Fils de poète, ce n’est déjà pas une sinécure. Mais fils de poétesse… Alors quand il s’agit de Marina Tsvetaeva, on touche au cœur de la douleur et de la grâce. Gueorgui Efron (1925-1944) est né dans la banlieue de Prague, mais il a grandi dans celle de Paris jusqu’à 14 ans. Celui qui était surnommé "Murr", en hommage au chat d’E.T.A. Hoffmann, regagne l’URSS en 1939 avec sa mère. Mais les autorités soviétiques ont déjà arrêté son père, Sergueï Efron, agent du NKVD, qui sera exécuté le 16 août 1941, et Ariadna, sa sœur, déportée pour huit ans. C’est en cette année 1939, tandis que se prépare la Seconde Guerre mondiale, que Murr commence à tenir son journal, en russe, et en français pour un quart du texte.
Ces deux langues illustrent bien le fragile équilibre d’un adolescent lui-même fragile qui se cherche entre deux mondes et entre deux façons de le penser. Dans sa langue maternelle, il est littéraire, scrupuleux. Dans sa langue d’adoption, il se lâche, il utilise volontiers des expressions familières - "C’est le soir et je n’ai rien à foutre" - et charge les "couillons" de la NRF ou sa mère qui l’"emmerde". C’est pourtant elle, l’une des plus éblouissantes poétesses du xxe siècle, qui l’a initié au plaisir des mots et de l’écriture.
Le rapport avec Marina Tsvetaeva, qui se pend le 31 août 1941, domine ce témoignage bouleversant, celui d’une existence au bord du gouffre. Murr lui reproche de n’avoir aucun sens pratique contre la misère et de persévérer à survivre de traductions sous-payées. Elle pointe son esprit moqueur et sa froideur.

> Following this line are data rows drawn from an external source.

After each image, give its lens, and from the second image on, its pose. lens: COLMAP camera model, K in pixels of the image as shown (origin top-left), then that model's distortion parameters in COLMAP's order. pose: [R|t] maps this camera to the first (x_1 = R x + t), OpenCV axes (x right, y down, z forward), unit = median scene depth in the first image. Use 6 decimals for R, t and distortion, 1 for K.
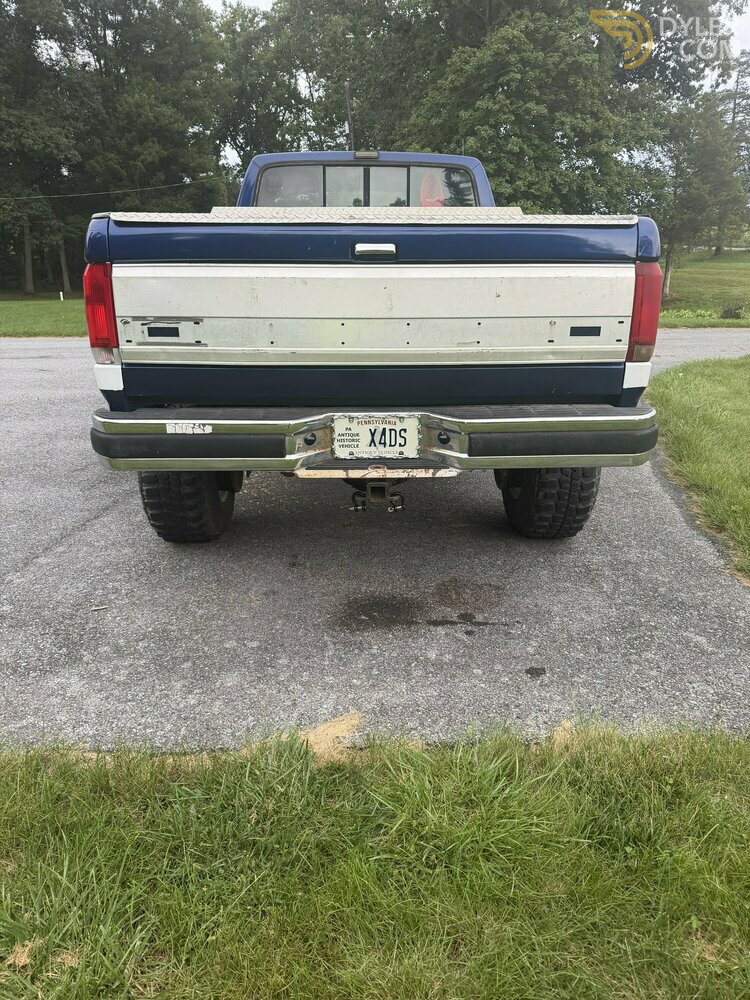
lens RADIAL K [[713.1, 0, 382.9], [0, 713.1, 498.5], [0, 0, 1]] dist [0.006030, -0.002211]
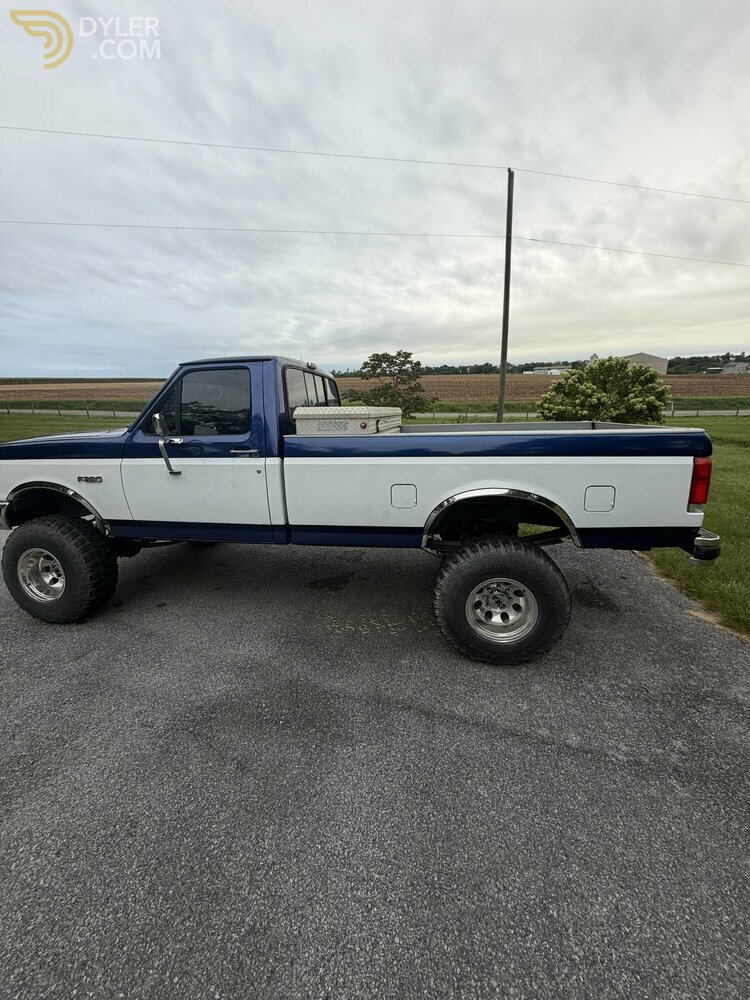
lens RADIAL K [[398.2, 0, 376.2], [0, 398.2, 502.2], [0, 0, 1]] dist [0.000939, -0.000658]
pose [[0.201895, -0.226518, 0.952853, -0.860278], [0.320734, 0.934532, 0.154204, -0.359641], [-0.925402, 0.274479, 0.261329, 0.864716]]
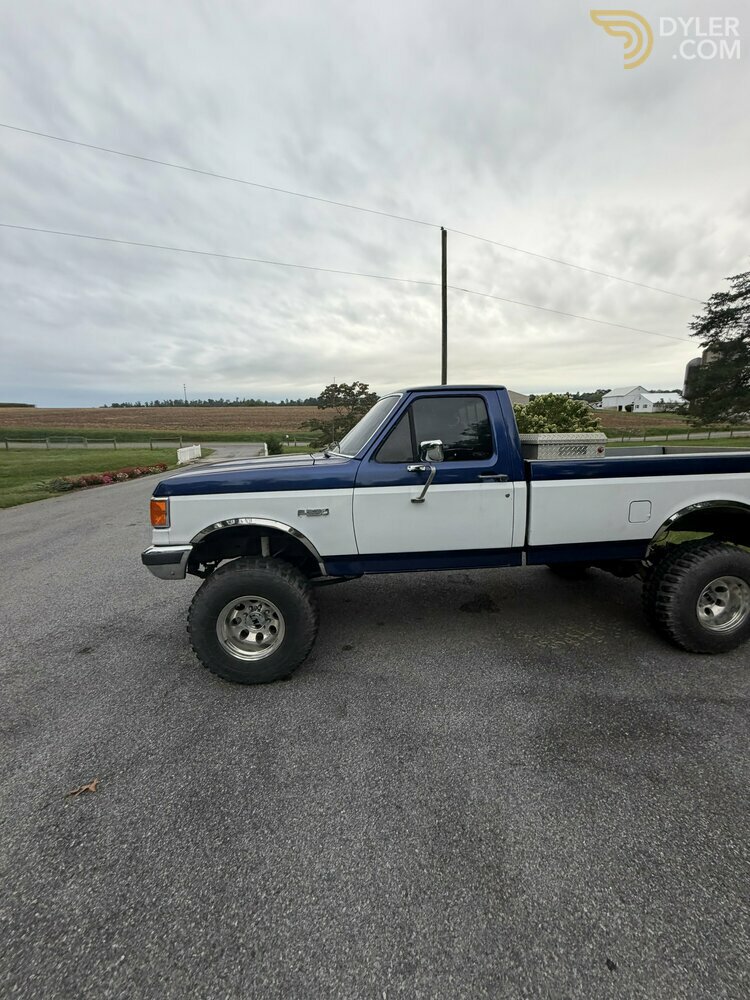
lens RADIAL K [[398.2, 0, 374.8], [0, 398.2, 504.5], [0, 0, 1]] dist [0.000939, -0.000658]
pose [[-0.061023, -0.166734, 0.984112, -0.912402], [0.327916, 0.927874, 0.177539, -0.548164], [-0.942734, 0.333540, -0.001947, 1.423626]]
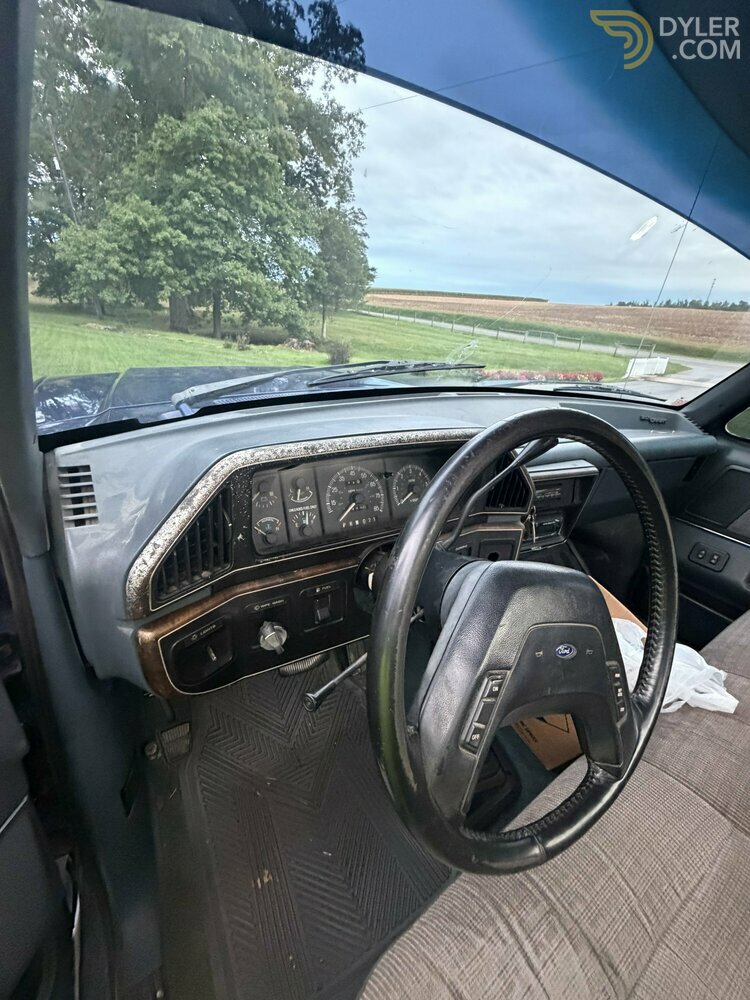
lens RADIAL K [[398.2, 0, 376.2], [0, 398.2, 497.3], [0, 0, 1]] dist [0.000939, -0.000658]
pose [[0.842898, -0.142790, 0.518782, -0.214224], [0.072627, 0.985515, 0.153252, -0.516586], [-0.533150, -0.091498, 0.841058, 1.289845]]
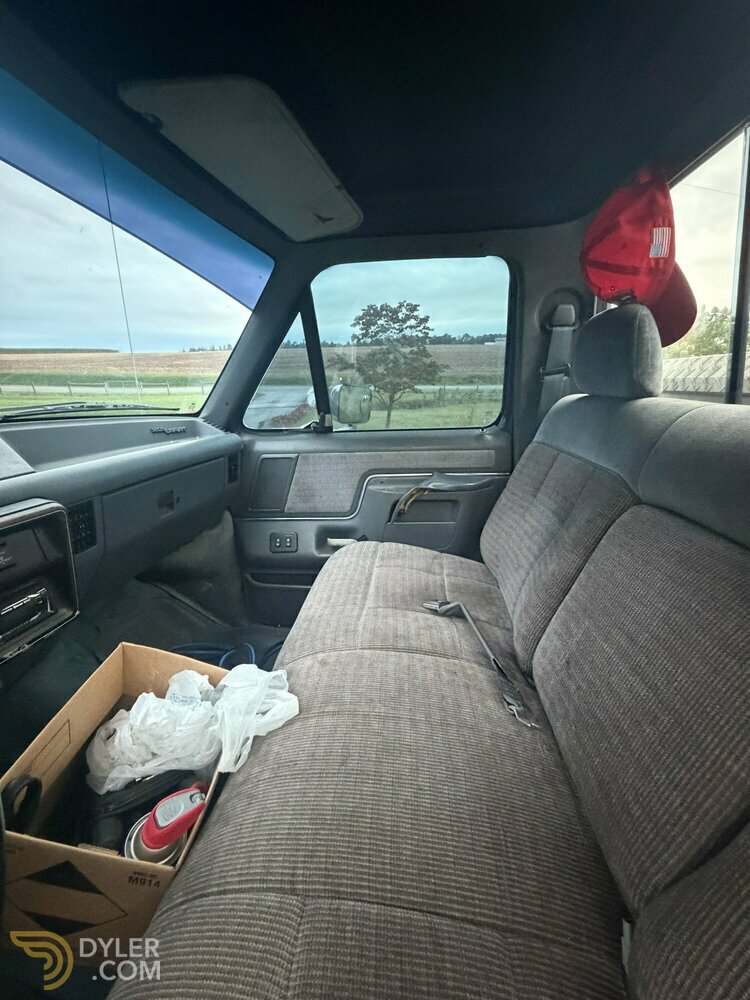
lens RADIAL K [[398.2, 0, 373.2], [0, 398.2, 499.6], [0, 0, 1]] dist [0.000939, -0.000658]
pose [[0.108471, -0.285825, 0.952123, -0.115953], [0.330887, 0.913542, 0.236547, -0.483007], [-0.937415, 0.289387, 0.193669, 1.263316]]
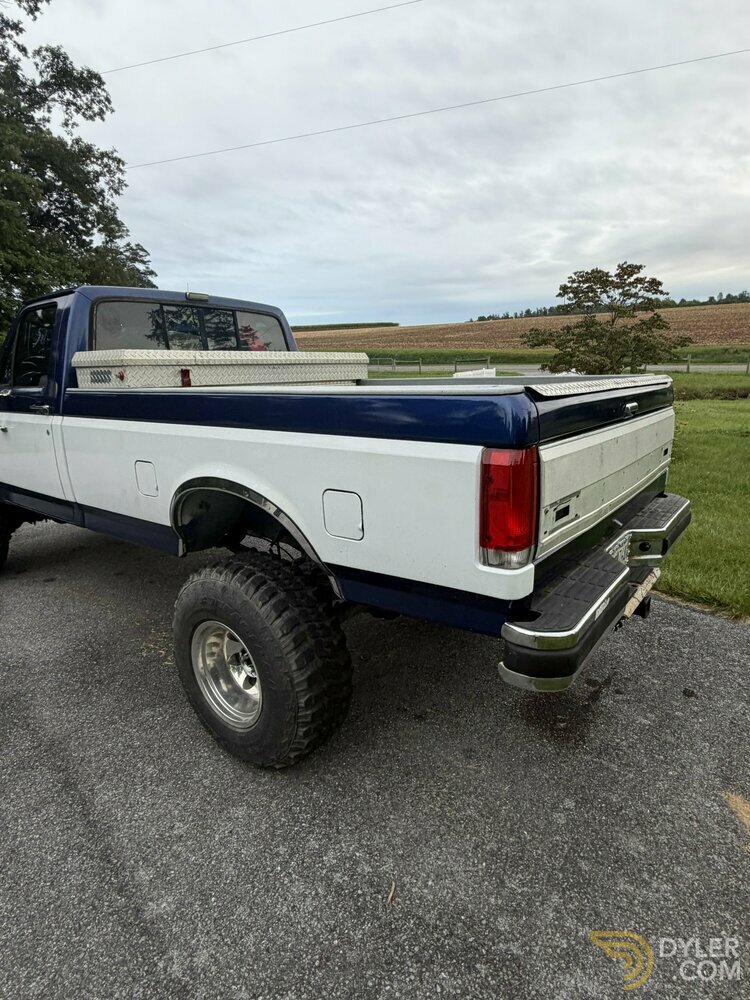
lens RADIAL K [[552.8, 0, 379.2], [0, 552.8, 497.5], [0, 0, 1]] dist [-0.003869, 0.000546]
pose [[0.639741, -0.192491, 0.744096, -0.545879], [0.260691, 0.965085, 0.025527, -0.187804], [-0.723029, 0.177648, 0.667585, 0.403173]]
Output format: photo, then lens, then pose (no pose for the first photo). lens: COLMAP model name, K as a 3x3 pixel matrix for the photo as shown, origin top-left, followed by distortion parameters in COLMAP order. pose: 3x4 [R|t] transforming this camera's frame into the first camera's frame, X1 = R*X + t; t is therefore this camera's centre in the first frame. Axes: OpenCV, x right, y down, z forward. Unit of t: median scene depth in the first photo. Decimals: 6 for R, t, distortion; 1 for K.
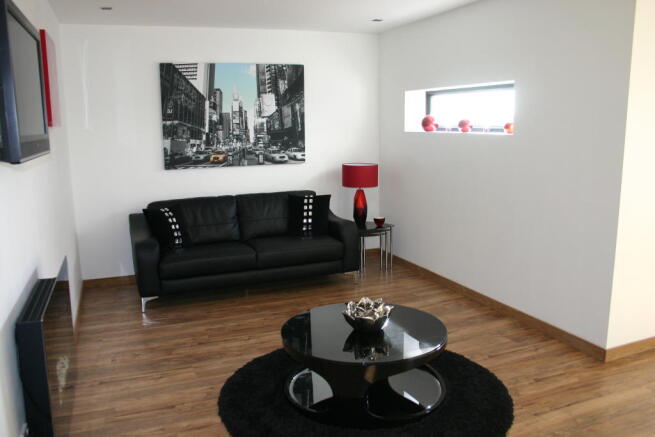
lens RADIAL K [[534.0, 0, 323.6], [0, 534.0, 219.2], [0, 0, 1]] dist [-0.157462, 0.144706]
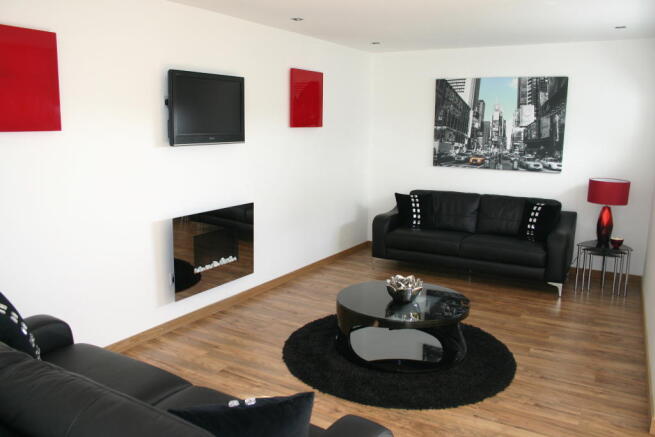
lens RADIAL K [[534.0, 0, 323.6], [0, 534.0, 219.2], [0, 0, 1]] dist [-0.157462, 0.144706]
pose [[0.611577, 0.159302, -0.774981, 0.505389], [-0.161316, 0.984051, 0.074975, -0.022005], [0.774565, 0.079163, 0.627521, 0.035689]]
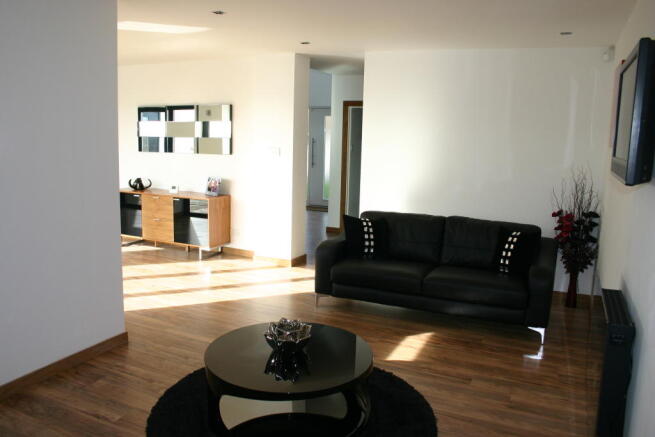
lens RADIAL K [[534.0, 0, 323.6], [0, 534.0, 219.2], [0, 0, 1]] dist [-0.157462, 0.144706]
pose [[-0.689948, -0.117173, 0.714313, -0.359872], [0.118800, 0.955101, 0.271420, -0.161516], [-0.714044, 0.272126, -0.645049, 0.857979]]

Puis survient le désastre. Le fils se retrouve seul, orphelin, errant de Moscou à Tachkent, vide de lui-même comme il le dit souvent, sans argent, tourmenté par la faim, malmené par la guerre et par les bombardements, broyé par la terreur stalinienne, attendant sa mobilisation pour en finir. A 19 ans, il est tué au combat, le 7 juillet 1944, sur le front biélorusse.
Comment écrire le malheur et y résister à ce point ? Ce document déchirant donne sa réponse : par la culture. Le jeune homme qui veut devenir dessinateur est un boulimique de lecture. Il dévore tout, de toutes époques, de tous pays, et surtout la littérature française, des classiques jusqu’à Simenon en passant par Colette, Gide, Valéry ou Kessel. Il vend des livres pour des quignons de pain, pour se rendre au concert, au théâtre ou au cinéma.
Certes, c’est un peu long, mais c’est très russe, sans romantisme, sans afféterie, juste avec ce qu’il faut d’excès et de désespoir. On entre presque par inadvertance dans l’intimité de cet adolescent qui s’ennuie, flâne et voudrait perdre son pucelage. On s’installe avec lui dans une époque tragique, on observe la condition des écrivains et on est épouvanté de ce qui advient. L. L.